Konflik antara Kaum Padri dan Kaum Adat di Minangkabau (Sumatera Barat) tentang kebiasaan-kebiasaan masyarakat adat saat itu yang tidak sesuai dengan ajaran Islam (judi sabung ayam dan minum tuak) pada akhirnya menyeret keterlibatan Belanda (yang awalnya dimintai bantuan oleh Kaum Adat untuk mengalahkan Kaum Padri) sehingga kemudian berubah menjadi Perang Padri (1803-1837), yang disebut juga Perang Minangkabau, yang tercatat dalam Encyclopaedia Britannica.
Perang Padri sendiri menghasilkan beberapa perjanjian, antara lain Perjanjian Masang dan Perjanjian Plakat Panjang, yang secara licik dilanggar oleh kolonialis Belanda.Â
Namun pada akhirnya, selepas Perang Padri, muncul kesepakatan antara Kaum Adat dan Kaum Padri yang menelurkan jargon budaya Minang yang langgeng hingga kini yakni "adat basandi syara, syara basandi kitabullah". Adat bersendikan atau berdasarkan syariat (Islam) dan syariat Islam bersendikan kitabullah (Al-Qur'an).

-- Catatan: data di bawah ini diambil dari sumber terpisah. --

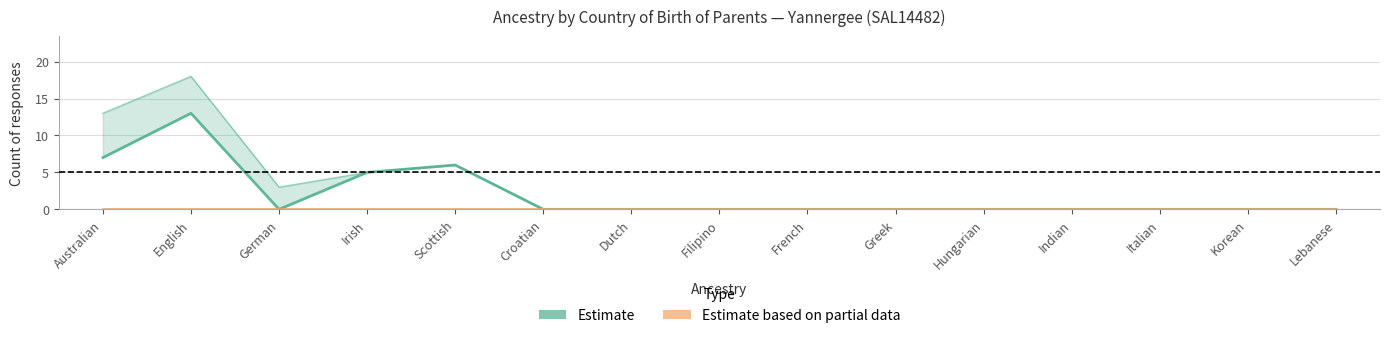

Does the chart have visible grid lines?

Yes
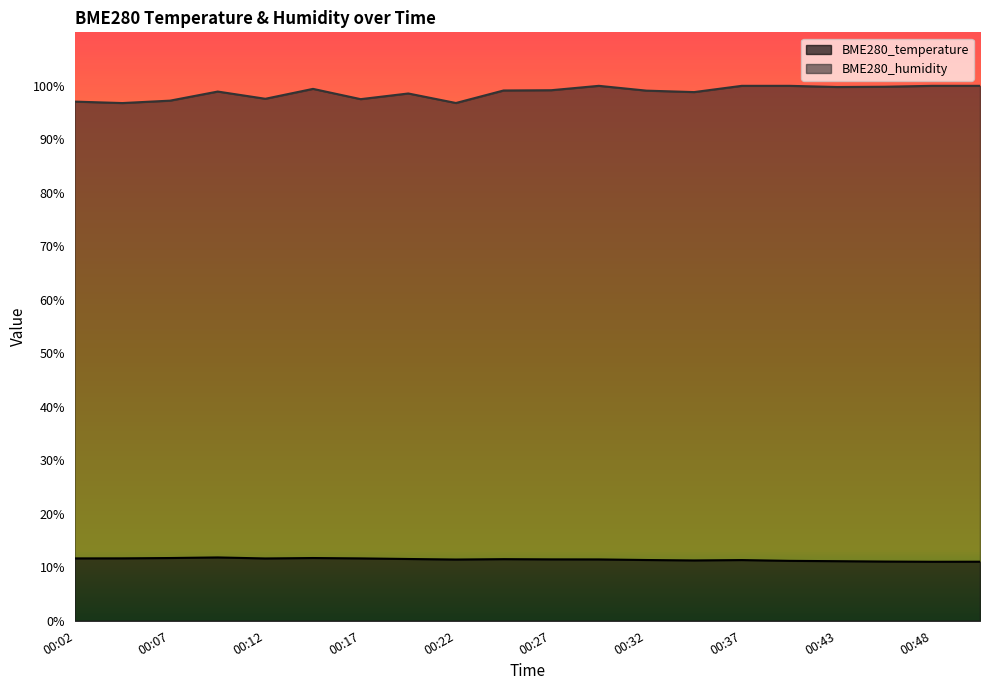

How many interior local valleys does the BME280_humidity series have?

6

Dari sisi penamaan, berdasarkan aspek bahasa, boleh dibilang Perang Padri adalah perang salah nama, karena tidak valid dan tidak akurat menggambarkan afiliasi ideologis para tokoh Muslim (yang beragama Islam) yang terlibat dalam perang terbesar seantero Pulau Sumatera tersebut.

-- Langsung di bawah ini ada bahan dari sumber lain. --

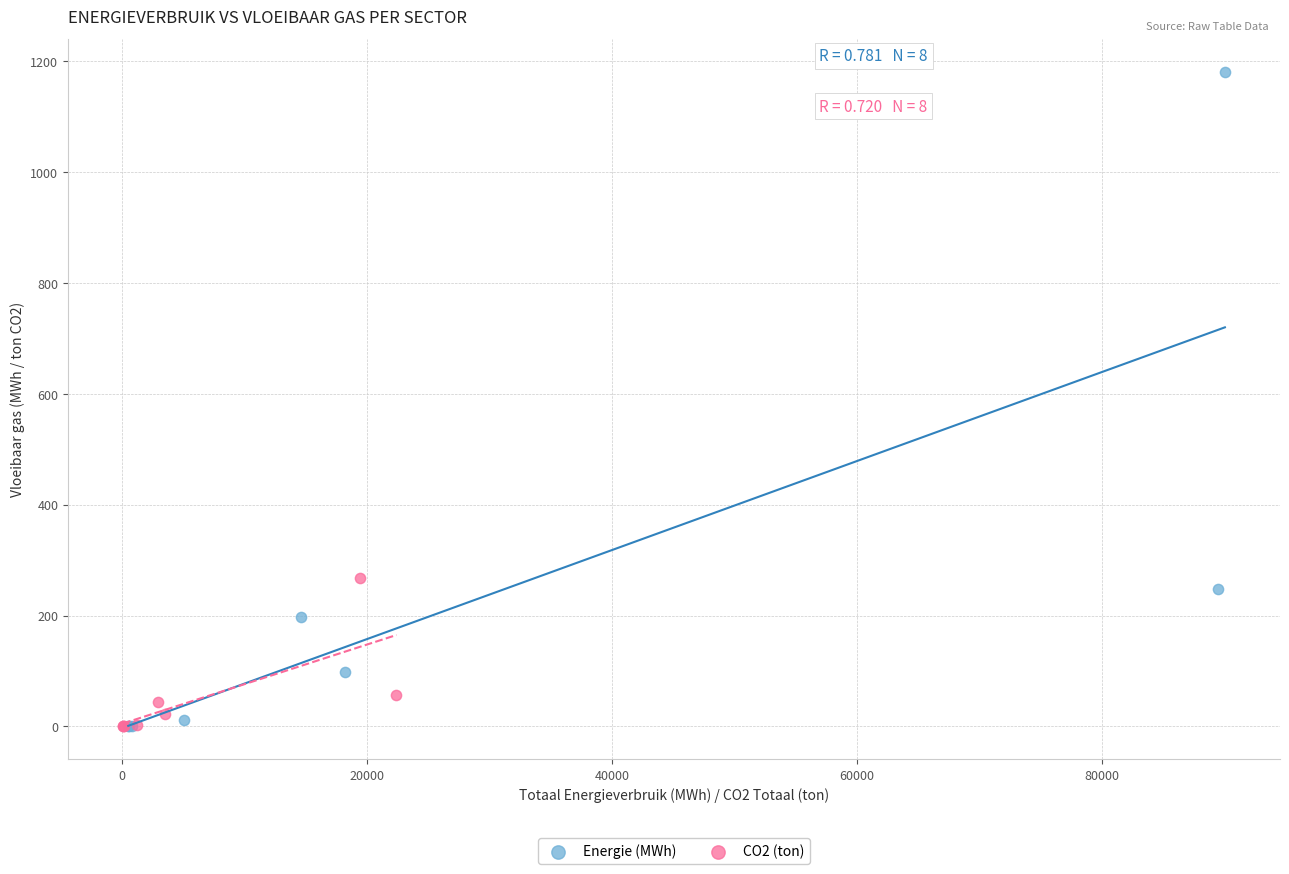

Which series has the widest spread of Y values?

Energie (MWh)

jika kelak ada revisi terhadap literatur sejarah, mungkin Perang Padri bisa berganti nama menjadi "Perang Ulama" atau "Perang Pendakwah".

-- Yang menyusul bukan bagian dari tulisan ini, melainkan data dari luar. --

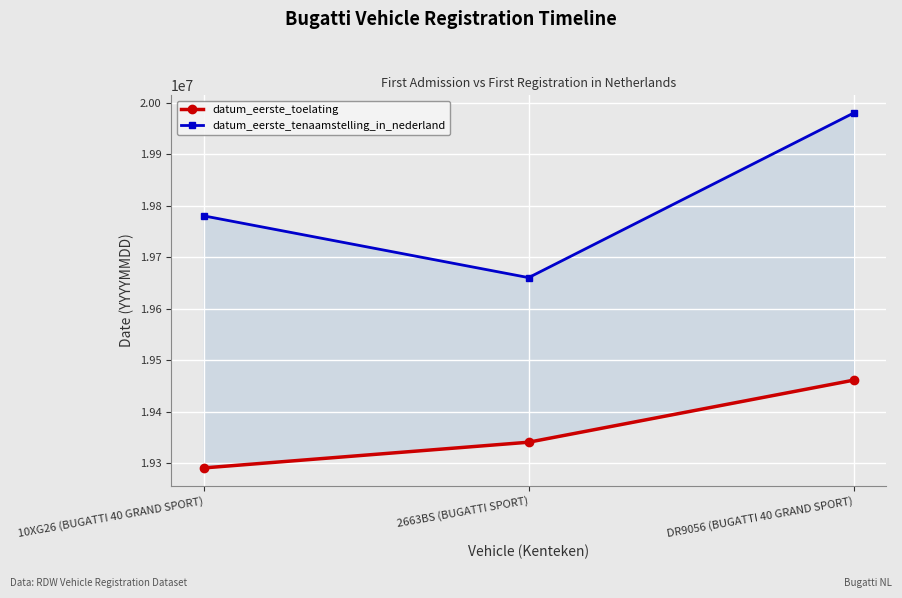

At how many categories does at least one series exceed 19532341?

3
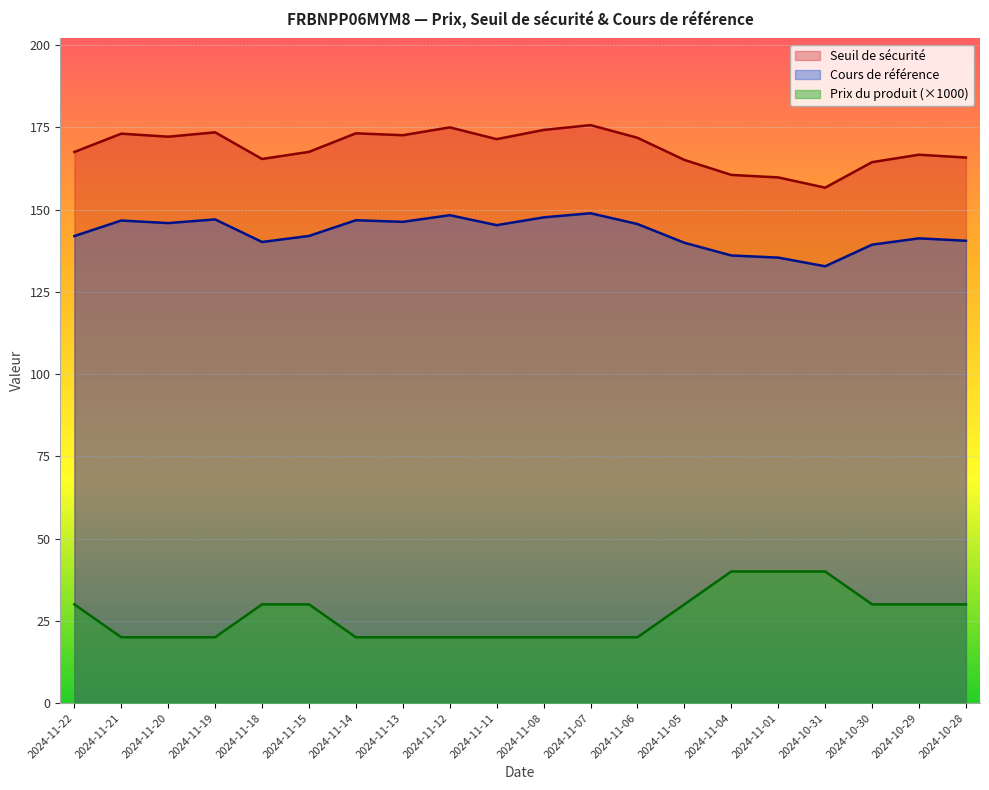

True or false: Prix du produit has a value of 20.0 at 2024-11-06.

True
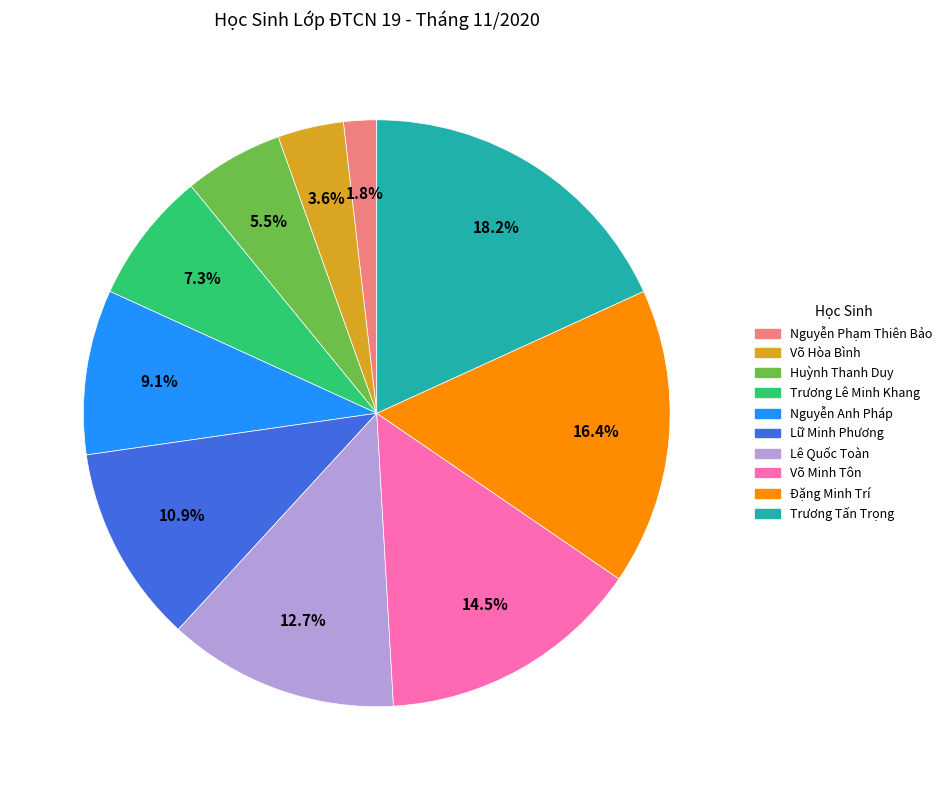

The Lê Quốc Toàn slice represents 13% of the pie. True or false?

True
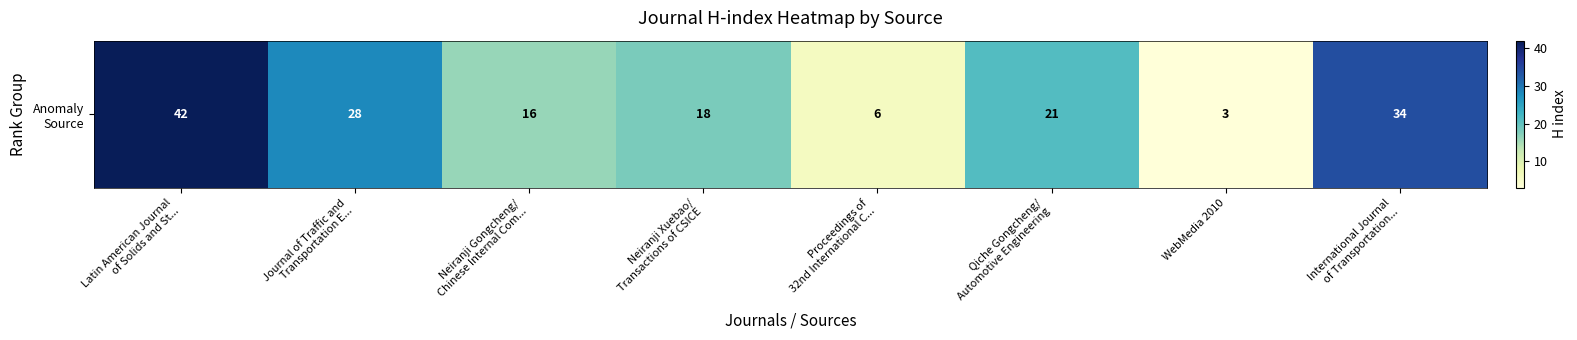

Reading left to right, list all the values displayed in this chart.

Latin American Journal
of Solids and St...=42	Journal of Traffic and
Transportation E...=28	Neiranji Gongcheng/
Chinese Internal Com...=16	Neiranji Xuebao/
Transactions of CSICE=18	Proceedings of
32nd International C...=6	Qiche Gongcheng/
Automotive Engineering=21	WebMedia 2010=3	International Journal
of Transportation...=34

Kata "padri" sendiri dalam KBBI sudah kembali pada pengertian asal yakni "pendeta Katolik", "pastor", dan "pendeta Kristen".
Alhasil kata itu bisa menyempit atau meluas maknanya antara lain tergantung perkembangan zaman, kehendak dan keberterimaan publik serta maksud pengguna.